◆ **WORK REQUIRED**: Gather every line of the material that contains the string "stage".

=== Begin Enclosure ===

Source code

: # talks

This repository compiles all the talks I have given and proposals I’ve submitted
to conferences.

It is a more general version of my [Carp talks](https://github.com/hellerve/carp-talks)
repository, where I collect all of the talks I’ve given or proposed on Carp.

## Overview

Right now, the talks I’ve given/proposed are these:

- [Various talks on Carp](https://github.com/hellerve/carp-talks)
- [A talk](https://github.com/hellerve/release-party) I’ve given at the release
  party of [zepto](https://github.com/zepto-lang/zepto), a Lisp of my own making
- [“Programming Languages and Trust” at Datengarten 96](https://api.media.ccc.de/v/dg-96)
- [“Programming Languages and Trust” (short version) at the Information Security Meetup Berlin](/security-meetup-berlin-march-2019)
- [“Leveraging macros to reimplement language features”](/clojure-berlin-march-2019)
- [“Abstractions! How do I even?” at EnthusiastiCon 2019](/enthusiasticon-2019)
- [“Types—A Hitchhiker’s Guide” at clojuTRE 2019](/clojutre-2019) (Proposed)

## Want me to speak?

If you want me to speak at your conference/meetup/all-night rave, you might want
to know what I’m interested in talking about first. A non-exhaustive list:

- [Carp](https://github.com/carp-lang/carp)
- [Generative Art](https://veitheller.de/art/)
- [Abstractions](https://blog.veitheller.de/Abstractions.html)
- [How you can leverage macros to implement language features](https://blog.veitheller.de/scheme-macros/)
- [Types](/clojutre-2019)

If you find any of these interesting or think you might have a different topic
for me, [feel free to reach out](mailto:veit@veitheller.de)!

=== End Enclosure ===
=== Begin Enclosure ===

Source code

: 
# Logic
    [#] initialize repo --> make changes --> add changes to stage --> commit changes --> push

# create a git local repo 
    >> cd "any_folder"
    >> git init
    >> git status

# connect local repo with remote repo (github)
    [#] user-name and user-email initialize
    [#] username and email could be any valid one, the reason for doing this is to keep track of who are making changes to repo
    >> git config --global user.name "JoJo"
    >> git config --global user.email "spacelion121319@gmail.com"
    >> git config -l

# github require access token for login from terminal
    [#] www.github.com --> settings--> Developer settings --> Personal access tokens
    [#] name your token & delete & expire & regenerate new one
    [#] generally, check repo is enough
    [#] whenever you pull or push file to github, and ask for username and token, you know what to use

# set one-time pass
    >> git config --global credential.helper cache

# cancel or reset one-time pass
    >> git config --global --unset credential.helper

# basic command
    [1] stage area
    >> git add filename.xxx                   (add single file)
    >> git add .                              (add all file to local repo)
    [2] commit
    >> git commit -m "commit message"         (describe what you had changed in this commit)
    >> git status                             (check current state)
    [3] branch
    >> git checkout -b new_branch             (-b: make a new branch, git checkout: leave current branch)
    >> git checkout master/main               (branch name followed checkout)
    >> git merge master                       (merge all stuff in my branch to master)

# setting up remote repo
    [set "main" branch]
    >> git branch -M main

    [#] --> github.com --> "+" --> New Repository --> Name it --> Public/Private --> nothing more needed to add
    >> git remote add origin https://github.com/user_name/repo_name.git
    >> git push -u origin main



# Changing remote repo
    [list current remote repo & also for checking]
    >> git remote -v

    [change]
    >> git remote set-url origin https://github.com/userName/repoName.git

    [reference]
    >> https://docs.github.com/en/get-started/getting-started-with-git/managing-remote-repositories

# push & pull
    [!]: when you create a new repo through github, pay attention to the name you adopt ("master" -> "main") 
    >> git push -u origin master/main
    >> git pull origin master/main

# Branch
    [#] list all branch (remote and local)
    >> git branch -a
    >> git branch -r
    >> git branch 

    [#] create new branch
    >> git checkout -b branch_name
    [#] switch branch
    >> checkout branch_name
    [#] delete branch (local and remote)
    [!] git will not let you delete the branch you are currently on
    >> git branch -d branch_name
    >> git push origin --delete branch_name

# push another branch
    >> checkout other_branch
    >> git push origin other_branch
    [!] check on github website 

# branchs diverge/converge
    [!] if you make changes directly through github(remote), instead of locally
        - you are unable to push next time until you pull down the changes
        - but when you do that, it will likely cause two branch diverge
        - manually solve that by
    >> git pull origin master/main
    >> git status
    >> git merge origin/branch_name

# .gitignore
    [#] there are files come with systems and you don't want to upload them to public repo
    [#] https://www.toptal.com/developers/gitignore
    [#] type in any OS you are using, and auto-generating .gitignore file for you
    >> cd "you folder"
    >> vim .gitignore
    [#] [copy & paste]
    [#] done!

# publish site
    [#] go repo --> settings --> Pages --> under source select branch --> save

=== End Enclosure ===
=== Begin Enclosure ===

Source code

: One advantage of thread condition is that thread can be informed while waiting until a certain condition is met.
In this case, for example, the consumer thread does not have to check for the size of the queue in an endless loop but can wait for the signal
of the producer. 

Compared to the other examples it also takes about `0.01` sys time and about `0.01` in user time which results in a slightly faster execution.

=== End Enclosure ===

◆ **TASK RESPONSE**:
    [#] initialize repo --> make changes --> add changes to stage --> commit changes --> push
    [1] stage area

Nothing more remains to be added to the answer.